● Problem set:
A - In the forum post on casting break offs, what does the writer identify as the cause of the break offs?
B - Summarize the forum post on casting break offs in two sentences.

# casting break offs, etc.



## NJbruce (Mar 30, 2018)

Hi Casters,

Where I'm fishing its poor at best so enjoying a long cast is part of my fun. I use good spinning (fixed spool) reels and started conventional (multipliers) after a 20 year lay off. I had boats. I bought a rod last season and started practice. Agility II, 13'6" shakespeare from UK. When I let it really go I have break offs just after the FG not and away goes 150 gram fondera roma witith 20 feet of seaguar. I've never found the leads. I need glitter leader. I've discovered the cause as the line biting into itself. I use 20 or 25 pound braid, good stuff too. 40 or 50 pound leader. 
I will have to either switch to level wind or learn a tedious method of X winding?
I build my reels and they spin easily and are quieter than the videos I watch. Bearings I'm guessing.
Is there a level wind that will give me 500 to 700 feet? I can't buy a custom rod until I solve this.
My reels are diawa tuned millionaire and regular millionaire, seigler sm with custom magged end plate (PMR) and the penn 525 i build and tune. 
Thanks for any tips.


----------



## NC KingFisher (Nov 20, 2011)

● Material supplied:

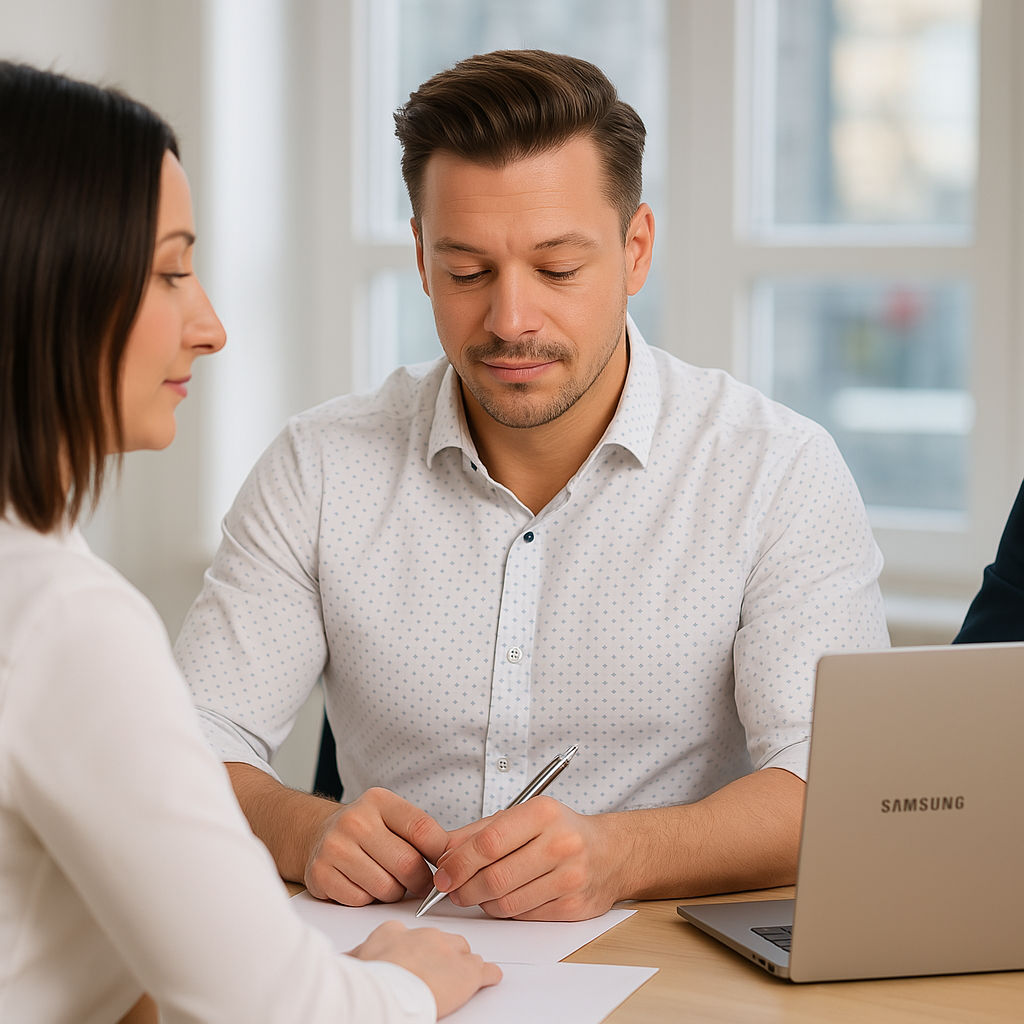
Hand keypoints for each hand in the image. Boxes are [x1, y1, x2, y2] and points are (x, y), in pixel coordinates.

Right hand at [305, 788, 447, 905]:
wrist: (319, 835)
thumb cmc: (367, 830)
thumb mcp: (392, 817)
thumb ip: (421, 834)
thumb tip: (453, 859)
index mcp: (379, 801)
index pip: (422, 829)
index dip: (440, 854)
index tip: (445, 865)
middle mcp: (355, 820)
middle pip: (407, 864)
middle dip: (420, 882)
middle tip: (420, 884)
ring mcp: (335, 847)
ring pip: (386, 888)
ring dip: (394, 893)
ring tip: (389, 880)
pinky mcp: (320, 874)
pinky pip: (361, 900)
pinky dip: (369, 900)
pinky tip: (365, 885)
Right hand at [348, 921, 501, 1018]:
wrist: (387, 991)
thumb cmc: (369, 979)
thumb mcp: (353, 962)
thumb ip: (356, 956)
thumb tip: (345, 960)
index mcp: (395, 931)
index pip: (410, 933)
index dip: (414, 946)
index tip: (412, 954)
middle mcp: (424, 936)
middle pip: (440, 939)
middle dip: (441, 953)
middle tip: (437, 968)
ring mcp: (448, 951)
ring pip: (463, 952)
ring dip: (463, 963)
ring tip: (460, 973)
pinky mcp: (467, 972)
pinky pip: (484, 970)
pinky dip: (488, 975)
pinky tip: (490, 977)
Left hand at [432, 797, 621, 920]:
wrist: (609, 853)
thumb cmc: (558, 832)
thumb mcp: (521, 817)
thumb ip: (479, 832)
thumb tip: (443, 853)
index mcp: (543, 813)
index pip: (489, 843)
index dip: (459, 863)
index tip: (443, 874)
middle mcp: (560, 844)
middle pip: (495, 878)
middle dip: (465, 889)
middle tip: (453, 890)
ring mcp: (569, 877)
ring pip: (507, 902)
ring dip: (482, 903)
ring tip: (477, 894)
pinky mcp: (573, 906)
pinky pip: (524, 916)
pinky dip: (506, 911)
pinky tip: (504, 899)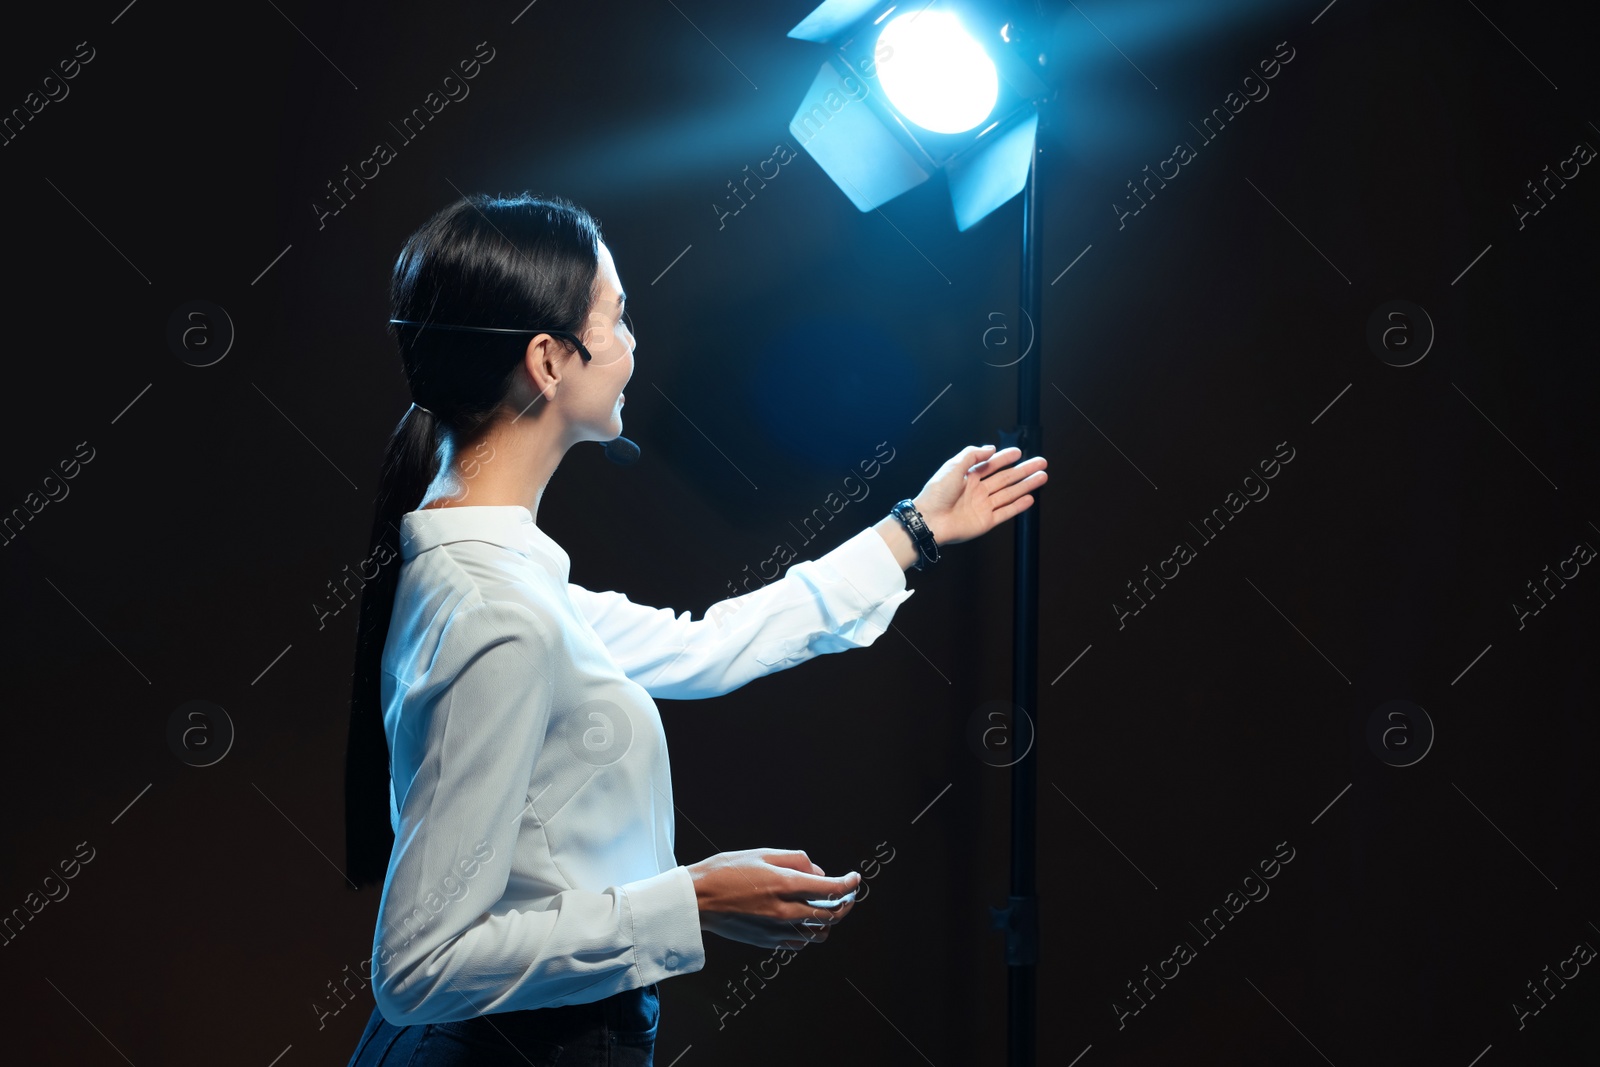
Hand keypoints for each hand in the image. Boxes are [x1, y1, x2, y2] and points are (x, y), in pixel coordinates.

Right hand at [688, 848, 860, 951]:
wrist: (696, 900)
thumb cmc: (725, 872)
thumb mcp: (762, 854)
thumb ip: (796, 861)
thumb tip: (818, 873)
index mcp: (785, 885)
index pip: (831, 889)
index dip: (849, 884)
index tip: (856, 879)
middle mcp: (785, 911)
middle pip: (831, 915)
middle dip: (845, 903)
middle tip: (847, 893)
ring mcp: (777, 930)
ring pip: (819, 933)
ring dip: (829, 921)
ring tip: (826, 907)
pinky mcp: (768, 942)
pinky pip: (801, 942)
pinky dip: (809, 931)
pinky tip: (804, 918)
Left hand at [913, 445, 1046, 545]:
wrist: (929, 520)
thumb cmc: (936, 494)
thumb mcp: (953, 467)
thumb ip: (972, 455)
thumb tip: (990, 448)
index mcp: (968, 477)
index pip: (991, 465)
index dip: (1005, 458)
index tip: (1018, 452)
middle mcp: (977, 491)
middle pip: (1005, 478)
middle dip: (1024, 470)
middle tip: (1040, 463)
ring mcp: (983, 506)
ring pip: (1009, 493)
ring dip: (1026, 485)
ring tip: (1042, 477)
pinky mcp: (985, 521)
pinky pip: (1005, 512)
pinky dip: (1018, 506)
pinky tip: (1029, 498)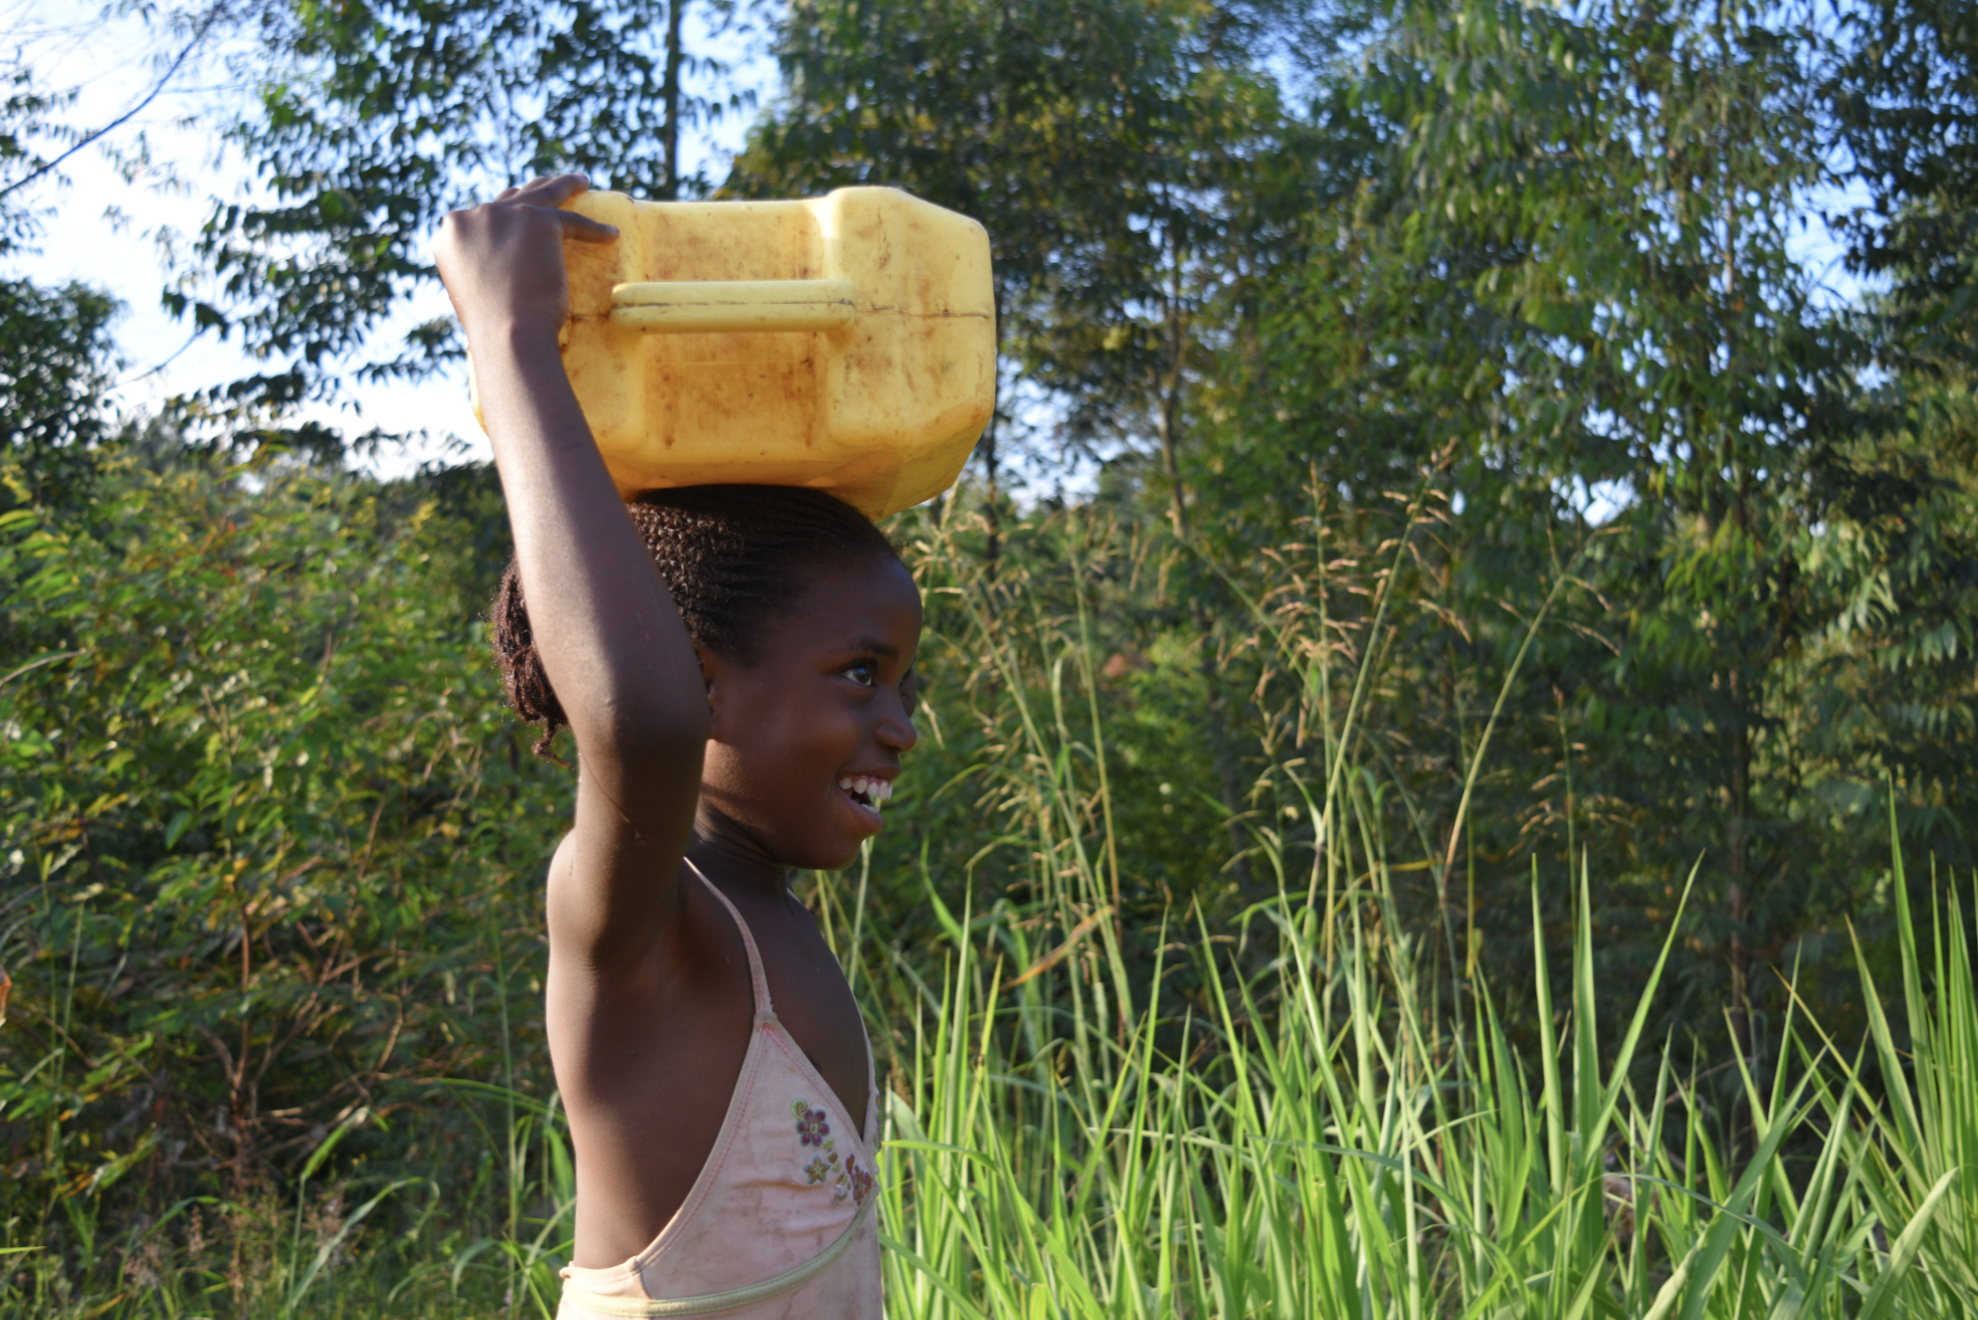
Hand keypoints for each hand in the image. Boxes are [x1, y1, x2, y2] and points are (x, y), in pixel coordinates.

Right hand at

● Answers in order:
A - The line biting into itself.

B - The writer fishes where the fishing is poor and enjoys long casts, but on hard casts with a 13'6" Shakespeare Agility II rod suffers break offs that cost a 150-gram lead and 20 feet of leader, which the writer attributes to the braid biting into itself. The writer asks whether to switch to a level wind reel or learn X winding, and whether any level wind will give 500 to 700 feet.